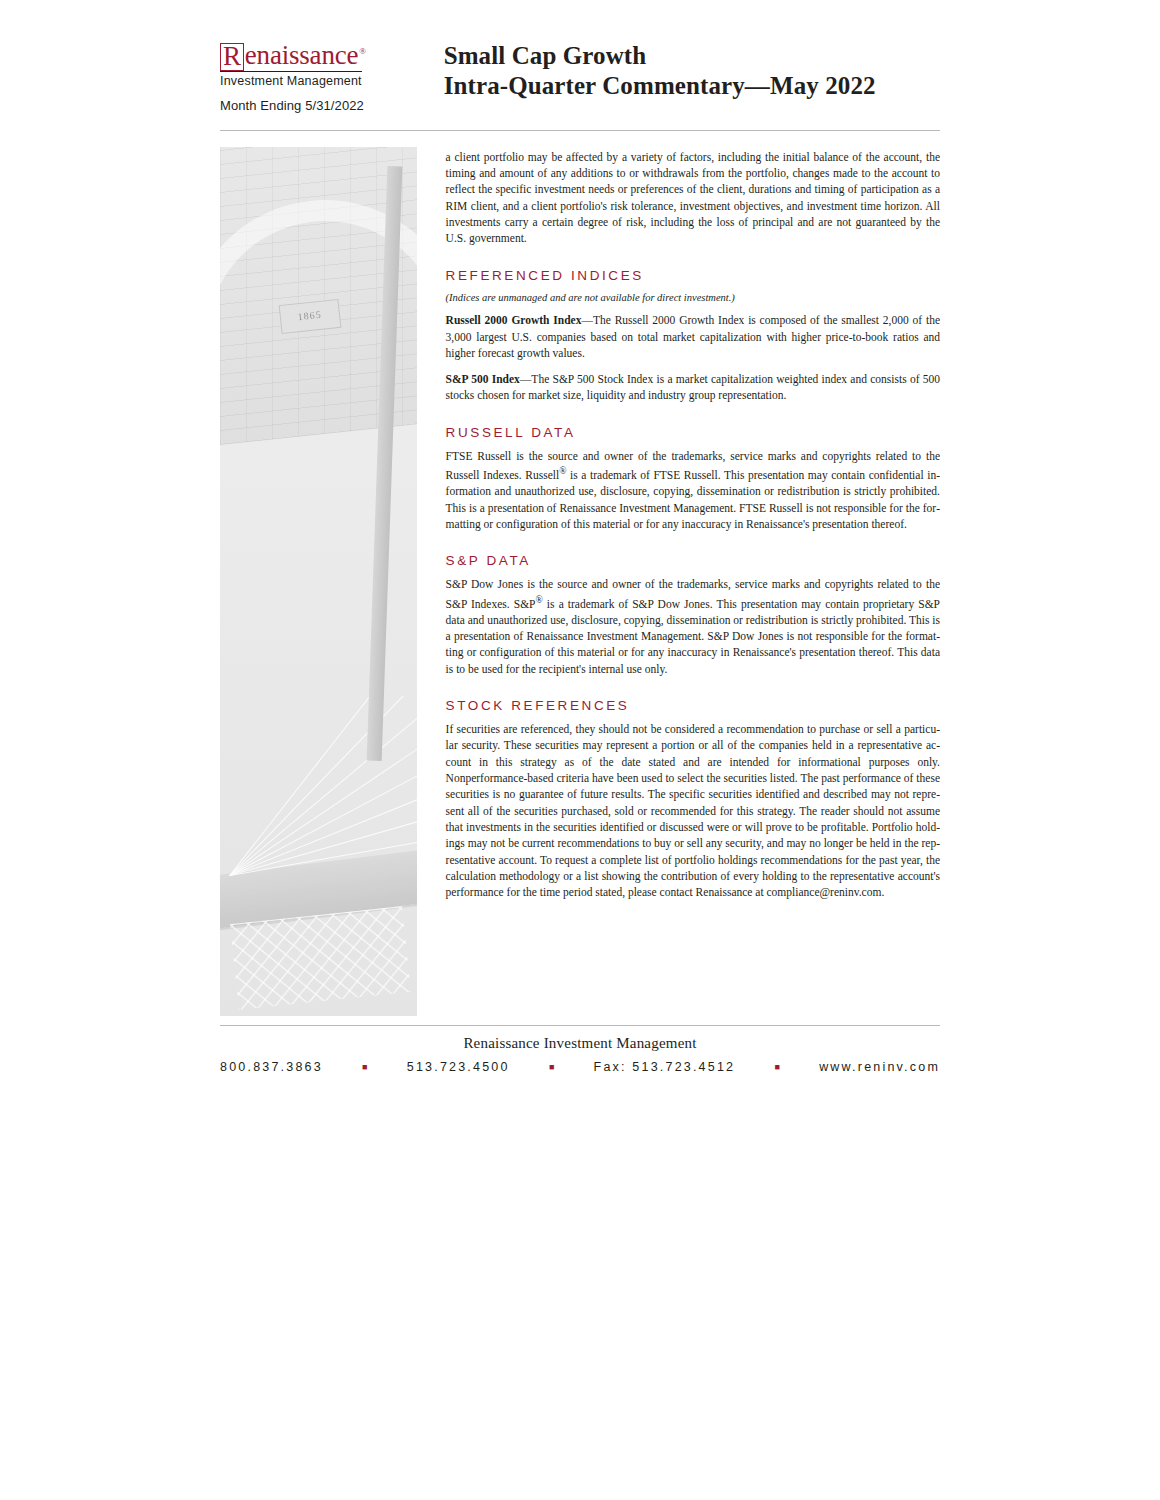Renaissance®
Investment Management
Month Ending 5/31/2022
Small Cap Growth
Intra-Quarter Commentary—May 2022
1865
a client portfolio may be affected by a variety of factors, including the initial balance of the account, the timing and amount of any additions to or withdrawals from the portfolio, changes made to the account to reflect the specific investment needs or preferences of the client, durations and timing of participation as a RIM client, and a client portfolio's risk tolerance, investment objectives, and investment time horizon. All investments carry a certain degree of risk, including the loss of principal and are not guaranteed by the U.S. government.
Referenced Indices
(Indices are unmanaged and are not available for direct investment.)
Russell 2000 Growth Index—The Russell 2000 Growth Index is composed of the smallest 2,000 of the 3,000 largest U.S. companies based on total market capitalization with higher price-to-book ratios and higher forecast growth values.
S&P 500 Index—The S&P 500 Stock Index is a market capitalization weighted index and consists of 500 stocks chosen for market size, liquidity and industry group representation.
Russell Data
FTSE Russell is the source and owner of the trademarks, service marks and copyrights related to the Russell Indexes. Russell® is a trademark of FTSE Russell. This presentation may contain confidential information and unauthorized use, disclosure, copying, dissemination or redistribution is strictly prohibited. This is a presentation of Renaissance Investment Management. FTSE Russell is not responsible for the formatting or configuration of this material or for any inaccuracy in Renaissance's presentation thereof.
S&P Data
S&P Dow Jones is the source and owner of the trademarks, service marks and copyrights related to the S&P Indexes. S&P® is a trademark of S&P Dow Jones. This presentation may contain proprietary S&P data and unauthorized use, disclosure, copying, dissemination or redistribution is strictly prohibited. This is a presentation of Renaissance Investment Management. S&P Dow Jones is not responsible for the formatting or configuration of this material or for any inaccuracy in Renaissance's presentation thereof. This data is to be used for the recipient's internal use only.
Stock References
If securities are referenced, they should not be considered a recommendation to purchase or sell a particular security. These securities may represent a portion or all of the companies held in a representative account in this strategy as of the date stated and are intended for informational purposes only. Nonperformance-based criteria have been used to select the securities listed. The past performance of these securities is no guarantee of future results. The specific securities identified and described may not represent all of the securities purchased, sold or recommended for this strategy. The reader should not assume that investments in the securities identified or discussed were or will prove to be profitable. Portfolio holdings may not be current recommendations to buy or sell any security, and may no longer be held in the representative account. To request a complete list of portfolio holdings recommendations for the past year, the calculation methodology or a list showing the contribution of every holding to the representative account's performance for the time period stated, please contact Renaissance at compliance@reninv.com.
Renaissance Investment Management
800.837.3863 ■ 513.723.4500 ■ Fax: 513.723.4512 ■ www.reninv.com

__PROBLEM STATEMENT__.
Leaving out the pictures, repeat all the entries exactly as they stand.

__TASK RESPONSE__.
Renaissance®
Investment Management
Month Ending 5/31/2022
Small Cap Growth
Intra-Quarter Commentary—May 2022
1865
a client portfolio may be affected by a variety of factors, including the initial balance of the account, the timing and amount of any additions to or withdrawals from the portfolio, changes made to the account to reflect the specific investment needs or preferences of the client, durations and timing of participation as a RIM client, and a client portfolio's risk tolerance, investment objectives, and investment time horizon. All investments carry a certain degree of risk, including the loss of principal and are not guaranteed by the U.S. government.
Referenced Indices
(Indices are unmanaged and are not available for direct investment.)
Russell 2000 Growth Index—The Russell 2000 Growth Index is composed of the smallest 2,000 of the 3,000 largest U.S. companies based on total market capitalization with higher price-to-book ratios and higher forecast growth values.
S&P 500 Index—The S&P 500 Stock Index is a market capitalization weighted index and consists of 500 stocks chosen for market size, liquidity and industry group representation.
Russell Data
FTSE Russell is the source and owner of the trademarks, service marks and copyrights related to the Russell Indexes. Russell® is a trademark of FTSE Russell. This presentation may contain confidential information and unauthorized use, disclosure, copying, dissemination or redistribution is strictly prohibited. This is a presentation of Renaissance Investment Management. FTSE Russell is not responsible for the formatting or configuration of this material or for any inaccuracy in Renaissance's presentation thereof.
S&P Data
S&P Dow Jones is the source and owner of the trademarks, service marks and copyrights related to the S&P Indexes. S&P® is a trademark of S&P Dow Jones. This presentation may contain proprietary S&P data and unauthorized use, disclosure, copying, dissemination or redistribution is strictly prohibited. This is a presentation of Renaissance Investment Management. S&P Dow Jones is not responsible for the formatting or configuration of this material or for any inaccuracy in Renaissance's presentation thereof. This data is to be used for the recipient's internal use only.
Stock References
If securities are referenced, they should not be considered a recommendation to purchase or sell a particular security. These securities may represent a portion or all of the companies held in a representative account in this strategy as of the date stated and are intended for informational purposes only. Nonperformance-based criteria have been used to select the securities listed. The past performance of these securities is no guarantee of future results. The specific securities identified and described may not represent all of the securities purchased, sold or recommended for this strategy. The reader should not assume that investments in the securities identified or discussed were or will prove to be profitable. Portfolio holdings may not be current recommendations to buy or sell any security, and may no longer be held in the representative account. To request a complete list of portfolio holdings recommendations for the past year, the calculation methodology or a list showing the contribution of every holding to the representative account's performance for the time period stated, please contact Renaissance at compliance@reninv.com.
Renaissance Investment Management
800.837.3863 ■ 513.723.4500 ■ Fax: 513.723.4512 ■ www.reninv.com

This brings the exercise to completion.